> [JOB]: Copy every line of the entries that includes the word "государстве".

EXTRACTED INFORMATION below:

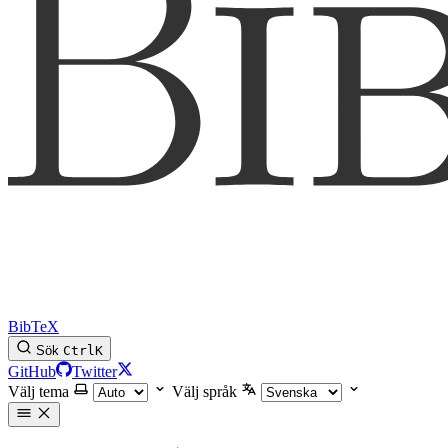
BibTeX
Sök
Ctrl
K
GitHub
Twitter
Välj tema
Välj språk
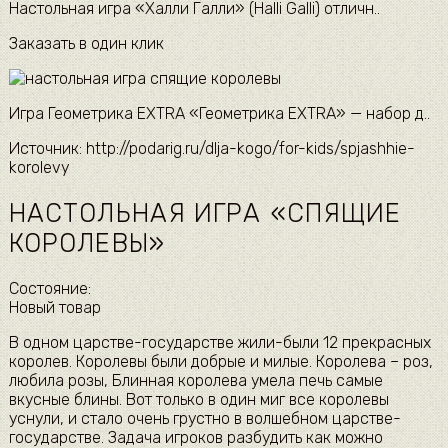
Настольная игра «Халли Галли» (Halli Galli) отличн..
Заказать в один клик
Игра Геометрика EXTRA «Геометрика EXTRA» — набор д..
Источник: http://podarig.ru/dlja-kogo/for-kids/spjashhie-
korolevy
НАСТОЛЬНАЯ ИГРА «СПЯЩИЕ
КОРОЛЕВЫ»
Состояние:
Новый товар
В одном царстве-государстве жили-были 12 прекрасных
королев. Королевы были добрые и милые. Королева – роз,
любила розы, Блинная королева умела печь самые
вкусные блины. Вот только в один миг все королевы
уснули, и стало очень грустно в волшебном царстве-
государстве. Задача игроков разбудить как можно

End of EXTRACTED INFORMATION.

> [ANSWER SPACE]:
В одном царстве-государстве жили-были 12 прекрасных
государстве. Задача игроков разбудить как можно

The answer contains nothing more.